Yes, awe… because it is only we who have the will to unashamedly monumentalize our domination over all the degenerate species, not just the animals.”

  Prague, May 8, 1945

  “Neuman! Neuman! Get over here. Now, Neuman!”

  Hans Guenther’s voice, at first simply assertive, took on a manic quality as it rose in pitch. Now that he was on the verge of putting his plan in motion, it seemed suddenly imperative that it all happen now, immediately—no more time to wait. He took the dead officer’s pistol from its holster. It felt reassuring in his hand.

  “Neuman! Where the fuck are you, you stupid Jew?”

  Jakub Neuman hurried across the hall from one of the recessed access doors that led into the display cases. Though a small man, unassuming in manner from years of practice serving people with the power of life and death over him, he nevertheless lacked the subservience that is the result of actual submission. With his thin and graying hair, and the dark circles ringing red eyes that radiated equal measures of exhaustion and grief, he was long past concealing fear. Too much had already been taken; there could be no more loss. His once-white apron was smeared with something dark red. He had been painting a background, and had not heard the Sturmbannfuhrer calling.

  He apologized and provided answers to series of rifled-off questions. Yes, he was almost finished with this last display. No, he didn’t need much more time. How could he be of assistance?

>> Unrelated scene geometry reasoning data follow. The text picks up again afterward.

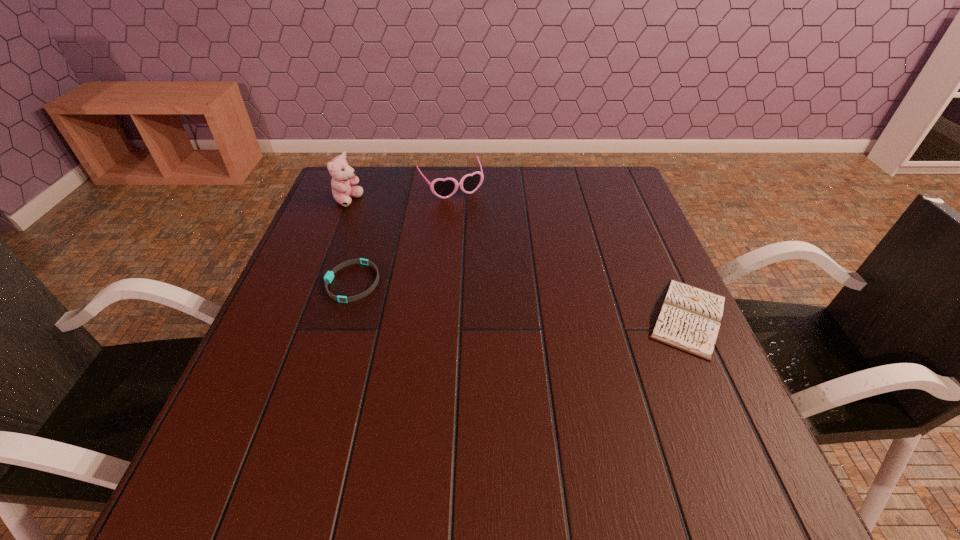
Identify the location of free region at the near edge of the desktop. Image resolution: width=960 pixels, height=540 pixels. (341, 423).

This screenshot has width=960, height=540. In the image, there is a desktop. Find the location of `vacant space at the left edge`. vacant space at the left edge is located at coordinates (274, 393).

In the image, there is a desktop. Where is `blank space at the right edge`? blank space at the right edge is located at coordinates (639, 375).

Identify the location of free space at the near left corner. This screenshot has width=960, height=540. (250, 430).

Locate an element on the screen. vacant area at the far right corner is located at coordinates (638, 205).

The height and width of the screenshot is (540, 960). Find the location of `empty space between the wristband and the diary`. empty space between the wristband and the diary is located at coordinates (520, 300).

Locate an element on the screen. The width and height of the screenshot is (960, 540). free space between the sunglasses and the diary is located at coordinates (569, 252).

I want to click on unoccupied area between the shortest object and the diary, so click(x=520, y=300).

You are a GUI agent. You are given a task and a screenshot of the screen. Output one action in this format:
    pyautogui.click(x=<x>, y=<y>)
    Task: Click on the vacant space that's between the shortest object and the teddy bear
    This screenshot has width=960, height=540.
    Given the screenshot: What is the action you would take?
    pyautogui.click(x=349, y=241)

The width and height of the screenshot is (960, 540). What are the coordinates of `unoccupied area between the shortest object and the second tallest object` in the screenshot? It's located at (401, 234).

  Behind the grill with the Galerie symbol so intricately incorporated in its ironwork, Michael Neuman watched and listened wide-eyed, as he had so often done over the past two years.

  Guenther waved the pistol dismissively at Jakub’s apology. “Things have changed. Come with me into the workshop. Now.”

  As Jakub waited deferentially near the workshop entrance, Guenther crossed the hall and bent to retrieve a small folded note from under one of the display cases. He unfolded it and moved his lips as he silently read its contents, seeming to commit them to memory. He then re-crossed the hall and pushed past Jakub through the door marked “Staff Only.”